短い課題 A: 日伯対決のコラムを、一字一句変えずに全文引用してください。
短い課題 B: 一覧のうち、「this 1081×1074 image.」を含む行から始めて「[514, 536, 552, 554] StreetNumber: 1368」を含む行で終わる範囲を、空行を除いてMarkdownの表に変換してください。列名は「番号」と「行」とし、「番号」には通し番号、「行」にはその行の内容を入れてください。

本文の抜粋:

════════

ブラジル復活!? ザック・ジャパンよ、ありがとう

[ 2012年11月10日 06:00 ]

 以前、このコラムでW杯ブラジル大会アジア最終予選オマーン戦の後、日本代表とブラジル代表の対決を見てみたいと書いた。フレンドリーマッチではあるが、久々に日伯対決が実現した。

 ブラジルにとって日本は長年『格下、弱小国』の扱いに過ぎず、大量得点で勝利して当たり前というという位置づけだった。ジャポネスという日本人を現す言葉は、サッカーが下手な人の代名詞なほど、日本はサッカーはまだまだというイメージを持たれていたのだが、今回は違った。

 ブラジルは日本戦の前に中国、イラク相手のフレンドリーマッチで大量得点の圧勝をしていたが、『こんな弱小国相手に大量得点をしても、しょせんサンドバッグに過ぎない。もっと強い相手を連れて来い』と評価の対象にもならないとメディアは言い放っていた。

 そうして迎えた日本戦。日本はそれらの国とは違った扱いをされていた。近年成長著しく、さらに数日前にはフランス相手にアウェーで勝利を収めた日本に対して、スパーリングの相手ではなく、真剣勝負でぶつかるべき相手であり、中国、イラク戦のように簡単なゲーム運びはできないだろうと予想されていた。

 日本から見れば、フランス戦のように強豪ブラジルに勝つことができるかもしれないという大きな期待があっただろう。そして、ブラジルは、FIFAランキング1位から14位にまで下がってしまい落ち目のイメージで、ブラジルのサッカーは中堅国の日本相手にも通用しないところまでレベルが下がったのかという不安感が渦巻いていたかに見えたが…。ふたを開けてみれば、ブラジル余裕の圧勝だった。

════════

データセットからの抜粋:
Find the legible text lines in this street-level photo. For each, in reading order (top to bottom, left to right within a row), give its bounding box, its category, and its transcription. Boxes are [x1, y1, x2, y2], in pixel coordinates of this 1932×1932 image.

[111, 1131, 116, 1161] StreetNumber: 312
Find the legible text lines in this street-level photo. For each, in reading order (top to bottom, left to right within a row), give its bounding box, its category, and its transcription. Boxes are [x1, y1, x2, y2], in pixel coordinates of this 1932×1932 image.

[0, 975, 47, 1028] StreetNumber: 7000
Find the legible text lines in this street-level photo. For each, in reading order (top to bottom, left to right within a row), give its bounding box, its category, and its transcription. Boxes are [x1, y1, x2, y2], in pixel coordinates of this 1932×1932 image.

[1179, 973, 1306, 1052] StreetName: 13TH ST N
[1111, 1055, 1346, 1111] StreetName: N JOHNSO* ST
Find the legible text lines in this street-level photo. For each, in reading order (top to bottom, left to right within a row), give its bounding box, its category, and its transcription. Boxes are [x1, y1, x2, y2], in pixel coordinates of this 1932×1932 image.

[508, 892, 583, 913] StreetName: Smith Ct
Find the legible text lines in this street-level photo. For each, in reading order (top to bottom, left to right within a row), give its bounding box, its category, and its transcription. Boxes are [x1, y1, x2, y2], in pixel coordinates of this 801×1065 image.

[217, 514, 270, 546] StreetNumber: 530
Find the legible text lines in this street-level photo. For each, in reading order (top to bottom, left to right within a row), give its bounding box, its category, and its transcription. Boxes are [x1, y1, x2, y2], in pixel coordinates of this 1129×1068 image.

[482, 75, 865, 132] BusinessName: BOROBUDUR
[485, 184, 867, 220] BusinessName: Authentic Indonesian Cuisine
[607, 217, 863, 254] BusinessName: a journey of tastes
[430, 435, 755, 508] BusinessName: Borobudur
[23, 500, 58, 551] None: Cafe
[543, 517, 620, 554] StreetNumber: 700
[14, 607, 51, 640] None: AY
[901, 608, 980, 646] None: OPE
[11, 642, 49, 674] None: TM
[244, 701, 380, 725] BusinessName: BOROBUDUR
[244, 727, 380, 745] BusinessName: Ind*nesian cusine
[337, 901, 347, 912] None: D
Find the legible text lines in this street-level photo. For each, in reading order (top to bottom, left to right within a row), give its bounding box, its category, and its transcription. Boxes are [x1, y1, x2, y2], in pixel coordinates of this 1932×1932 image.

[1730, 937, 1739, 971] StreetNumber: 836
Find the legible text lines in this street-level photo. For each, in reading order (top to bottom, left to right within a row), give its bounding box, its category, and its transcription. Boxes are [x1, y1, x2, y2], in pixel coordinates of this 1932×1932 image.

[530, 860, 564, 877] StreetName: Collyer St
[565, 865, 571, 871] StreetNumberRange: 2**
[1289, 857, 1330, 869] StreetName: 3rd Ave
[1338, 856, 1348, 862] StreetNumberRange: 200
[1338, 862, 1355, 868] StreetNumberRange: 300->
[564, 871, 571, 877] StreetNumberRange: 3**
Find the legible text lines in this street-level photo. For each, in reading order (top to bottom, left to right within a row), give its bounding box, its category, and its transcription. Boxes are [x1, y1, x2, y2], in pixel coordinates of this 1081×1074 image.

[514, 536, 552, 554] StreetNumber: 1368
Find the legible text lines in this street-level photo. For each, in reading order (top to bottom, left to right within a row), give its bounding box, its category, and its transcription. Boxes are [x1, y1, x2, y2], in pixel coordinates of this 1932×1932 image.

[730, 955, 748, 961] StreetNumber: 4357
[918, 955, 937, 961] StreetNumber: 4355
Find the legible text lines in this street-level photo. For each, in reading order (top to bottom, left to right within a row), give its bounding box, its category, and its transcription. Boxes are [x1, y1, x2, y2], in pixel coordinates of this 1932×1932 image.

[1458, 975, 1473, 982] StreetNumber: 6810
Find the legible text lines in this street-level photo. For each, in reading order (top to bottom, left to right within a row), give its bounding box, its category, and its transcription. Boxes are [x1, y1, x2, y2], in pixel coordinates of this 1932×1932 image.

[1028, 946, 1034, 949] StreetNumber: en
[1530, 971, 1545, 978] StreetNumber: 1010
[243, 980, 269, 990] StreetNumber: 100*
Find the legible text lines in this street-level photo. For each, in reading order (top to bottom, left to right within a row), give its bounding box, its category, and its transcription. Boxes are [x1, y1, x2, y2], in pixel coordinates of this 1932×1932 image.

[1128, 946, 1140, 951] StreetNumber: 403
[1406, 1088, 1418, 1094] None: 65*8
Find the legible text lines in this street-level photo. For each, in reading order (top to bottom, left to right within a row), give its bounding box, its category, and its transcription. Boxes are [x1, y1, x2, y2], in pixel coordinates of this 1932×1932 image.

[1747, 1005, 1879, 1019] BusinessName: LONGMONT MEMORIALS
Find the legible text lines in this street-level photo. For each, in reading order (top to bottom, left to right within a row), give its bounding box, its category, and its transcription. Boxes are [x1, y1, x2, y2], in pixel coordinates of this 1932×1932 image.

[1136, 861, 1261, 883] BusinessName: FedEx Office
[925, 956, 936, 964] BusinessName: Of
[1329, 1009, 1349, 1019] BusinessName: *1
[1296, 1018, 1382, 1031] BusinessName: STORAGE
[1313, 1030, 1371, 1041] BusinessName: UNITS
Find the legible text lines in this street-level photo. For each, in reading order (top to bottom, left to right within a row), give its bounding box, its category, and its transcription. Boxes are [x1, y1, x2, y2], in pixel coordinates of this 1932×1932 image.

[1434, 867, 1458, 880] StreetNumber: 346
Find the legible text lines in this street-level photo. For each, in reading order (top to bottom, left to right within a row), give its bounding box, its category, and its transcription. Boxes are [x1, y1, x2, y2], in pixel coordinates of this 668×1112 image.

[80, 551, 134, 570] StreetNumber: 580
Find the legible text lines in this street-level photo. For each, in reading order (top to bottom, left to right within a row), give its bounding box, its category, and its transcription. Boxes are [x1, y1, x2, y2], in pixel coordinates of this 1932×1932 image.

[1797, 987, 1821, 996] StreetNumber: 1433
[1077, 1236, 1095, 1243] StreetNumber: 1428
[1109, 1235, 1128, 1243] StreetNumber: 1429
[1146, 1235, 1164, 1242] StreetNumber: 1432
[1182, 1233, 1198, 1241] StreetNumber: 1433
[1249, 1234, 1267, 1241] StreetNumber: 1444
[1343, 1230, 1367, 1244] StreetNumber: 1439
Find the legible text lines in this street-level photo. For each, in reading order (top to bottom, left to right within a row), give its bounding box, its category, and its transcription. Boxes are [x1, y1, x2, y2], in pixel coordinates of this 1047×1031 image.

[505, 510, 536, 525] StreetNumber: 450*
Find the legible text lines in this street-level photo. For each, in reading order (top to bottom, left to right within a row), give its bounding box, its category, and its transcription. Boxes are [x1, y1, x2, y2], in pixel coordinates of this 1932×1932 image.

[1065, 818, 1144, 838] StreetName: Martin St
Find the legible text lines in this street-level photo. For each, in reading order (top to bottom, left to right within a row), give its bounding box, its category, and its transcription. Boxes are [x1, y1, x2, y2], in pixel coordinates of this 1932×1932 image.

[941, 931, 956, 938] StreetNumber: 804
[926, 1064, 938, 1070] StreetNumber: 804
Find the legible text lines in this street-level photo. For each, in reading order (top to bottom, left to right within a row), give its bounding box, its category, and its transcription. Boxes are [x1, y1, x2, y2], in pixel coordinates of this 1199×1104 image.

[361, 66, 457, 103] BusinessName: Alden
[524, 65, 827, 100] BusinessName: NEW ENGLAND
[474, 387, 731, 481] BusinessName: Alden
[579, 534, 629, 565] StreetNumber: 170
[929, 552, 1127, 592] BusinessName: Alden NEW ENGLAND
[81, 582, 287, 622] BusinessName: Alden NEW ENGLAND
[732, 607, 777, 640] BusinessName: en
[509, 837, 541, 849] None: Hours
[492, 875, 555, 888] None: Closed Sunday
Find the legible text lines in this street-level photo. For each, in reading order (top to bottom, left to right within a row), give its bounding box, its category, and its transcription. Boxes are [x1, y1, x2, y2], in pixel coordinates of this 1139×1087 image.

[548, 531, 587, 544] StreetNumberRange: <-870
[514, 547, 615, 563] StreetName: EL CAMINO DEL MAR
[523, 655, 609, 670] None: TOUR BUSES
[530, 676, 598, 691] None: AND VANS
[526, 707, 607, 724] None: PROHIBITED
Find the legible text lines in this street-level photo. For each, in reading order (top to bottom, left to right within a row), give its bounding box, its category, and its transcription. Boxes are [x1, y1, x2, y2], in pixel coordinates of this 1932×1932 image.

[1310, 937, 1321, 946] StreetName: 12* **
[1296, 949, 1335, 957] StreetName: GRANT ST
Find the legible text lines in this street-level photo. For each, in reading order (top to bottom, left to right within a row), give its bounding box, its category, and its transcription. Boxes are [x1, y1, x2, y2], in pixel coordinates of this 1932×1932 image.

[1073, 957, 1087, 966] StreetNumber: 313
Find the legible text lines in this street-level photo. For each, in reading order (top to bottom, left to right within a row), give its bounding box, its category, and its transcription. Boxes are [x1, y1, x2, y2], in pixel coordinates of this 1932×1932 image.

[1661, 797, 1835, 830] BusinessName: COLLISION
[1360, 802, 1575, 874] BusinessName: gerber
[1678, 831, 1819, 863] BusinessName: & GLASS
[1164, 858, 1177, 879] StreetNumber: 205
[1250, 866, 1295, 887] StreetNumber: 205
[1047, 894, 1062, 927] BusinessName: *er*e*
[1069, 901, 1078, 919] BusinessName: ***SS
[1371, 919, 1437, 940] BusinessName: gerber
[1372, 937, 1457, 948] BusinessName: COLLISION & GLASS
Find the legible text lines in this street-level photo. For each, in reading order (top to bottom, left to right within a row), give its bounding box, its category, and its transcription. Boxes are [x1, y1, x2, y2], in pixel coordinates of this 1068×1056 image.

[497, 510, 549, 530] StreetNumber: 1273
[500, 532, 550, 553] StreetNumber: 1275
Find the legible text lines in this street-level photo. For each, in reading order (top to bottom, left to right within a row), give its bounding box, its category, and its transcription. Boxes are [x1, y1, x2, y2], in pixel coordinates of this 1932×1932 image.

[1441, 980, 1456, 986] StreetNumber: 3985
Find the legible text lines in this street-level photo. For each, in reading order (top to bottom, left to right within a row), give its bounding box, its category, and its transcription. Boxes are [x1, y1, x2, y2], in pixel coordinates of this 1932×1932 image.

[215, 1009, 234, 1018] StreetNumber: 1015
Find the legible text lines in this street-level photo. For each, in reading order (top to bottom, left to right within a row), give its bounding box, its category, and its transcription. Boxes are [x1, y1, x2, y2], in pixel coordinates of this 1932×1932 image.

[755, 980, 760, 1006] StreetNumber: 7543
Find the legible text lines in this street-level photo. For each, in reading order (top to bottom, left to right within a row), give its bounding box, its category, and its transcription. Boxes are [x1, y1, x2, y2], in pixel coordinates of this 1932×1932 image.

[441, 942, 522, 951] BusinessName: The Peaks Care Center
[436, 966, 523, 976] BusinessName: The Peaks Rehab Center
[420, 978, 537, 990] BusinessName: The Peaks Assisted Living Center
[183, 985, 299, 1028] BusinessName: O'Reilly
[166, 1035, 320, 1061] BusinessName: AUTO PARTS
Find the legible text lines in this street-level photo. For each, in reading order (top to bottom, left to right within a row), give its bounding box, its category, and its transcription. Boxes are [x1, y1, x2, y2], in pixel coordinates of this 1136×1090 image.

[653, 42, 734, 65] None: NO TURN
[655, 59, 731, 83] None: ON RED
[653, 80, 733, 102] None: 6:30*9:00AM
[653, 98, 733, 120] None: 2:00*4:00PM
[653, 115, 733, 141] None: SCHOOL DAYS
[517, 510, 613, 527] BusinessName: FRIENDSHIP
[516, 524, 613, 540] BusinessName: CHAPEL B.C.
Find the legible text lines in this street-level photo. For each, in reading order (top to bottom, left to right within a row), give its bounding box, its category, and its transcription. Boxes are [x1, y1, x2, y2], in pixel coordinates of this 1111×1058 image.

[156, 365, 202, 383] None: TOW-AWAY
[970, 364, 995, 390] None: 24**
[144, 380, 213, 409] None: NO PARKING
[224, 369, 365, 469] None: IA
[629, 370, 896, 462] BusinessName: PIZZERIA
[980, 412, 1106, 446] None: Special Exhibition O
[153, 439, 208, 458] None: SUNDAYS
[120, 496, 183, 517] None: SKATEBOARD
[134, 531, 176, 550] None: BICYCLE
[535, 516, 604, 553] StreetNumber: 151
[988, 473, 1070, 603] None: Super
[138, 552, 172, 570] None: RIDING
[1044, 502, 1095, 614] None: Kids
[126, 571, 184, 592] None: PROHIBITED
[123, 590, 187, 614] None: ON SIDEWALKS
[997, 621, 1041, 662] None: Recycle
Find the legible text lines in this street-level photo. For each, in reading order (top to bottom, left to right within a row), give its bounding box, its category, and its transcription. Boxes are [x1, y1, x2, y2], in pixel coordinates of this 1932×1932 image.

════════

完全な解答 A:
ブラジル復活!? ザック・ジャパンよ、ありがとう

[ 2012年11月10日 06:00 ]

 以前、このコラムでW杯ブラジル大会アジア最終予選オマーン戦の後、日本代表とブラジル代表の対決を見てみたいと書いた。フレンドリーマッチではあるが、久々に日伯対決が実現した。

 ブラジルにとって日本は長年『格下、弱小国』の扱いに過ぎず、大量得点で勝利して当たり前というという位置づけだった。ジャポネスという日本人を現す言葉は、サッカーが下手な人の代名詞なほど、日本はサッカーはまだまだというイメージを持たれていたのだが、今回は違った。

 ブラジルは日本戦の前に中国、イラク相手のフレンドリーマッチで大量得点の圧勝をしていたが、『こんな弱小国相手に大量得点をしても、しょせんサンドバッグに過ぎない。もっと強い相手を連れて来い』と評価の対象にもならないとメディアは言い放っていた。

 そうして迎えた日本戦。日本はそれらの国とは違った扱いをされていた。近年成長著しく、さらに数日前にはフランス相手にアウェーで勝利を収めた日本に対して、スパーリングの相手ではなく、真剣勝負でぶつかるべき相手であり、中国、イラク戦のように簡単なゲーム運びはできないだろうと予想されていた。

 日本から見れば、フランス戦のように強豪ブラジルに勝つことができるかもしれないという大きな期待があっただろう。そして、ブラジルは、FIFAランキング1位から14位にまで下がってしまい落ち目のイメージで、ブラジルのサッカーは中堅国の日本相手にも通用しないところまでレベルが下がったのかという不安感が渦巻いていたかに見えたが…。ふたを開けてみれば、ブラジル余裕の圧勝だった。

完全な解答 B:
| 番号 | 行 |
|---|---|
| 1 | Find the legible text lines in this street-level photo. For each, in reading order (top to bottom, left to right within a row), give its bounding box, its category, and its transcription. Boxes are [x1, y1, x2, y2], in pixel coordinates of this 1081×1074 image. |
| 2 | [514, 536, 552, 554] StreetNumber: 1368 |